La voce del bambino squarciò il silenzio come una lama.
Tutti si voltarono verso di lui.
Il bambino era in piedi accanto alla bara, con gli occhi spalancati e lucidi, tremando leggermente.
«La mamma dice… che non c’è…»
Un mormorio si diffuse nella stanza.
Le donne iniziarono a bisbigliare, e alcune scossero la testa come se il bambino avesse detto qualcosa di stupido.
Il padre si alzò lentamente.
«Basta, Mihăiță… non dire più queste cose…»
Ma il bambino scosse la testa con fermezza.
«No! La mamma mi ha detto… la mamma ha freddo… ma non è lei!»
Un brivido percorse la schiena di tutti.
Lo zio del bambino si fece avanti.
«È un bambino… non sa quello che dice.»
Ma Mihăiță si avvicinò alla bara e posò la mano sul bordo. «Non è mia madre…»
La sua voce non era più terrorizzata.
Ne era certo.
Il padre rimase immobile.
Qualcosa… qualcosa nel modo in cui il bambino aveva pronunciato quelle parole gli fece sprofondare il cuore.
Guardò di nuovo la bara.
Per la prima volta, provò un dubbio.
«Apritela…»
Diverse persone sussultarono.
«Troppo tardi, è già tutto deciso…»
«Apritela!» disse con forza.
Il silenzio si fece opprimente.
Finalmente, l’uomo che avrebbe dovuto chiudere la bara sospirò e sollevò il coperchio.
Tutti si avvicinarono lentamente.
L’aria era pesante.
Il corpo era lì, avvolto nel sudario.
Il padre scostò delicatamente il lenzuolo dal viso.
Guardò.
Sbatté le palpebre.
Guardò di nuovo.
E improvvisamente, si ritrasse come se si fosse scottato.
«No… non è lei…»
Un’onda d’urto si propagò per la stanza.
«Cosa intendi?»
«Non è lei!» urlò, con voce tremante. «I vestiti sono suoi… ma quella donna… non è mia moglie!»
La gente ricominciò a mormorare, questa volta con ansia.
Qualcuno chiese:
«Allora… dov’è?»
Il padre prese il cappotto senza pensarci due volte.
«Al fiume.»
Corse.
Diversi uomini lo seguirono.
Quando raggiunsero l’acqua, iniziarono a cercare.
Urla.
Impronte nel fango.
Passò del tempo.
E poi…
«Qui!

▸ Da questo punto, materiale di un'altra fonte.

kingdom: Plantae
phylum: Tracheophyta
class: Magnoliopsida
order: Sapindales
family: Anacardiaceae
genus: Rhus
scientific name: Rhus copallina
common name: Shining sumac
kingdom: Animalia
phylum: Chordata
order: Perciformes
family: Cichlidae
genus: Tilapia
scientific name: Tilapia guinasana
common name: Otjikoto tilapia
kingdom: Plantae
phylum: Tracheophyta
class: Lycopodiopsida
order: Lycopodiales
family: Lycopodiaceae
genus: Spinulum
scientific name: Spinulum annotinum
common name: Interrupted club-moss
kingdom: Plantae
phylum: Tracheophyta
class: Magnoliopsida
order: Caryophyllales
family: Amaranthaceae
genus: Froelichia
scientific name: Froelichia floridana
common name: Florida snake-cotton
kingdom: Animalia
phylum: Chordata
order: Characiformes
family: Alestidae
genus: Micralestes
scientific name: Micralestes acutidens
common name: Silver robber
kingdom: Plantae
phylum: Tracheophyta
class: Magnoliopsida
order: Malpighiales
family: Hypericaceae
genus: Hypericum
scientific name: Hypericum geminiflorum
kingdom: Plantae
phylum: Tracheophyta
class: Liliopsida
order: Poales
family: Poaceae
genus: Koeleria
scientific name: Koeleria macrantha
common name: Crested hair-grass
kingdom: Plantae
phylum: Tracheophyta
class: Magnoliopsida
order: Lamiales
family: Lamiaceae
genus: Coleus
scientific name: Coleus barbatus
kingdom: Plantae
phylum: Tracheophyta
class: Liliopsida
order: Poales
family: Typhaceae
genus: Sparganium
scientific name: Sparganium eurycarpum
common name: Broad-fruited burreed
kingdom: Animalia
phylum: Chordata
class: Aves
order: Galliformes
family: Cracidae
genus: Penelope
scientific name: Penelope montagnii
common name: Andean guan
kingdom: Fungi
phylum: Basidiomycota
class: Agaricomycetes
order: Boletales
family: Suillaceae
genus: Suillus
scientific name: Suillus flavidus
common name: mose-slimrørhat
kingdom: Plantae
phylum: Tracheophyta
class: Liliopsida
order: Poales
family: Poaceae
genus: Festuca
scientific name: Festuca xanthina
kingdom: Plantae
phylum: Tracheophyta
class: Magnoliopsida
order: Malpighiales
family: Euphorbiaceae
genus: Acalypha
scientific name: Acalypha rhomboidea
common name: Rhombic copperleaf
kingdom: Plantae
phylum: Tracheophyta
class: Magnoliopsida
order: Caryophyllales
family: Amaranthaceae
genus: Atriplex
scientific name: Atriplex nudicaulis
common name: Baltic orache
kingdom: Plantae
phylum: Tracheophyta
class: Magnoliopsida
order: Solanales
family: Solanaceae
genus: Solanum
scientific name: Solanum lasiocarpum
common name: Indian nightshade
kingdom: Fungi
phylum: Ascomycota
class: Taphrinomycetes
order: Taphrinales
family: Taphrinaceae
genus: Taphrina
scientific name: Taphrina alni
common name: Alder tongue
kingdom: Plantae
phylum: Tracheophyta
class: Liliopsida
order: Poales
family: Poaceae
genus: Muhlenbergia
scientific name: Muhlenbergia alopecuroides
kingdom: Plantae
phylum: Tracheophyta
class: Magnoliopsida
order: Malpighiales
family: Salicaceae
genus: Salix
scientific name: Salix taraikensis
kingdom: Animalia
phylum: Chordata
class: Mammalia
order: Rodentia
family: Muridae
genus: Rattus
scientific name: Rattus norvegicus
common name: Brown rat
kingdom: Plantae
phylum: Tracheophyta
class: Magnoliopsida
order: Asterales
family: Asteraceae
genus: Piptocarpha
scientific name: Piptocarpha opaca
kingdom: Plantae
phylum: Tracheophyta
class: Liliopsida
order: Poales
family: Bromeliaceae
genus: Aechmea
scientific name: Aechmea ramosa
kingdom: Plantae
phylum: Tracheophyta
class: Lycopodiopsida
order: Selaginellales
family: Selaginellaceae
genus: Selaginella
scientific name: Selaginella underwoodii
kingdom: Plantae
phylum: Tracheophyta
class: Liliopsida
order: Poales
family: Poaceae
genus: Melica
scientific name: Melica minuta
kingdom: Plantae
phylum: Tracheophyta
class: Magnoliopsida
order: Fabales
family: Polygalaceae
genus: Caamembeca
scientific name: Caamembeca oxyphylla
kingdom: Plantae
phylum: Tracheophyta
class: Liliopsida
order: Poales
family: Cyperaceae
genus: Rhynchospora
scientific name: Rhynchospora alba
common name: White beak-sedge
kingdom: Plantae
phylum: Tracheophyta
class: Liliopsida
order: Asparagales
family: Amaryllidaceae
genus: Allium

Qui!»
Il vicino indicò le canne.
Lì… tra i rami e l’acqua…
una mano.
Tirarono con cautela.
E la tirarono fuori.
Debole. Bagnata. Ma viva.
La donna iniziò a tossire, sputando acqua.
Aprì lentamente gli occhi.
“Dove… dove sono…?”
Suo padre si inginocchiò accanto a lei.
“Stai bene… sei a casa…?”
Lei pianse.
Nient’altro importava.
Più tardi, la verità venne a galla.
La donna scivolò e batté la testa. La corrente la trascinò via e si aggrappò alle canne, dove rimase priva di sensi.
Il corpo ritrovato apparteneva a un’altra donna di un altro villaggio.
Una coincidenza di abiti.
Una coincidenza del destino.
Ma non di vita.
Quella sera, la casa non profumava più di incenso.
Ma di cibo caldo.
Di vita.
Mihăiță si sedette accanto alla madre, abbracciandola forte.
“Te l’avevo detto che non eri tu…”
La donna lo abbracciò e sorrise tra le lacrime.
A volte la verità non viene dagli adulti.
Ma da un bambino che sente… più di quanto capisca.
E quel giorno, un bambino di cinque anni non solo salvò sua madre,
ma riportò anche la vita in una casa che stava per morire.